While the fine-tuning job is running you can inspect it from a separate terminal using the `kinetic jobs` CLI. All commands require `--project` (or the `KINETIC_PROJECT` env var) to locate your cluster.

List all live jobs:

```bash
kinetic jobs list --project your-project-id
```

Check the status of a specific job — the job ID is printed to your terminal when the job is submitted (e.g. `job-534ffeb6`):

```bash
kinetic jobs status JOB_ID --project your-project-id
```

Stream live logs until the job finishes:

```bash
kinetic jobs logs --follow JOB_ID --project your-project-id
```

If you need to stop the job early:

```bash
kinetic jobs cancel JOB_ID --project your-project-id
```

If the job stays in `PENDING` for more than a few minutes, inspect the pod to diagnose scheduling failures:

```bash
kubectl describe pod -l leaderworkerset.sigs.k8s.io/name=keras-pathways-JOB_ID -n default
```

Check the **Events** section at the bottom — common causes are insufficient TPU quota, no matching node pool for the requested accelerator, or image pull errors.
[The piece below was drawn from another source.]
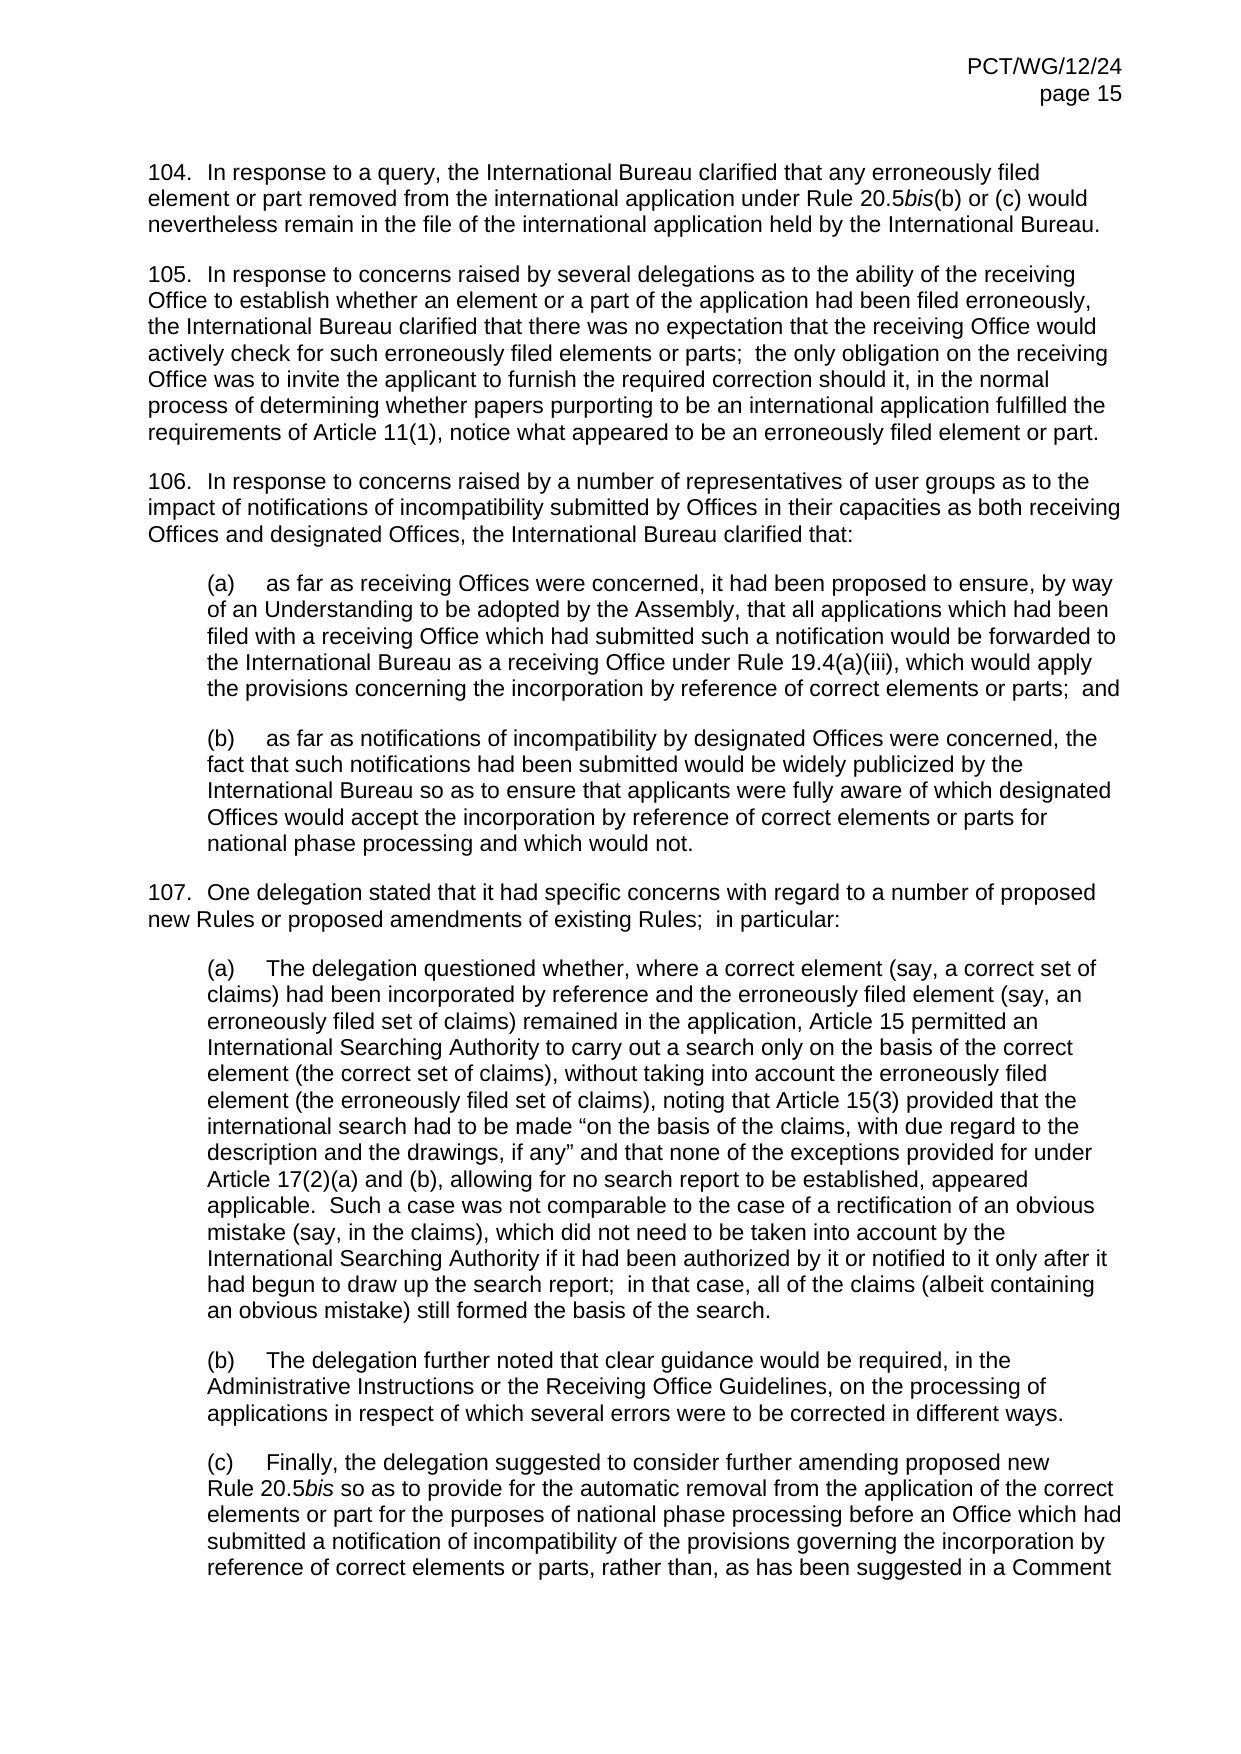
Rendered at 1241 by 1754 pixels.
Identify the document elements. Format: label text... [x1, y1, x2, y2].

## Inference with Fine-tuned Weights

After the training job completes, copy the printed weights path and pass it to a separate inference job:

```python
import os
import kinetic


@kinetic.run(
    accelerator="tpu-v5litepod-8",
    capture_env_vars=["KAGGLE_*", "GOOGLE_CLOUD_*"],
)
def run_inference(weights_path: str):
    import h5py
    import io

    import keras
    import keras_hub
    import kagglehub
    import numpy as np

    keras.mixed_precision.set_global_policy("bfloat16")
    _make_layout_map(keras)

    print("Loading Gemma 4 Instruct 26B weights (~52 GB)...")
    model = keras_hub.models.Gemma4CausalLM.from_preset(
        "gemma4_instruct_26b_a4b",
        load_weights=False,
    )
    model_path = kagglehub.model_download("keras/gemma4/keras/gemma4_instruct_26b_a4b")
    _load_sharded_weights(model.backbone, os.path.join(model_path, "model.weights.json"))

    model.backbone.enable_lora(rank=4)
    print(f"Loading LoRA weights from: {weights_path}")

    if weights_path.startswith("gs://"):
        from google.cloud import storage as gcs_storage
        without_scheme = weights_path[5:]
        bucket_name, _, blob_name = without_scheme.partition("/")
        buffer = io.BytesIO()
        gcs_storage.Client().bucket(bucket_name).blob(blob_name).download_to_file(buffer)
        buffer.seek(0)
        h5_source = buffer
    else:
        h5_source = weights_path

    path_to_var = {var.path: var for var in model.trainable_variables}
    with h5py.File(h5_source, "r") as f:
        for path, var in path_to_var.items():
            if path in f:
                var.assign(np.array(f[path]))

    prompt = (
        "<start_of_turn>user\n"
        "Explain what a transformer is in one paragraph."
        "<end_of_turn>\n<start_of_turn>model\n"
    )
    output = model.generate([prompt], max_length=256)
    return output[0]


if __name__ == "__main__":
    os.environ["KERAS_BACKEND"] = "jax"
    os.environ["GOOGLE_CLOUD_PROJECT"] = "your-project-id"
    os.environ["GOOGLE_CLOUD_ZONE"] = "us-central1-a"

    # Replace with the path printed at the end of the fine-tuning job.
    weights_path = "gs://your-bucket/job-abc123/output/gemma4_lora.weights.h5"
    response = run_inference(weights_path)
    print(response)
```

## Cleaning Up

TPU node pools accrue cost while they exist, even when no job is running. Remove resources when you are done to avoid unnecessary charges.

Remove the v5litepod-8 pool while keeping the cluster intact for other workloads:

```bash
# Find the exact pool name
kinetic pool list --project your-project-id

# Remove it (use the name printed above, e.g. tpu-v5litepod-a1b2)
kinetic pool remove POOL_NAME --project your-project-id
```

To tear down the entire cluster, including all pools, the GKE cluster, and associated infrastructure:

```bash
kinetic down --project your-project-id
```

## Next Steps

- **Checkpointing during training:** use Orbax to save intermediate checkpoints so a long run can resume if interrupted. See the [Checkpointing](../guides/checkpointing.md) guide.
- **Distributed training:** scale to larger TPU slices or multiple hosts. See the [Distributed Training](../guides/distributed_training.md) guide.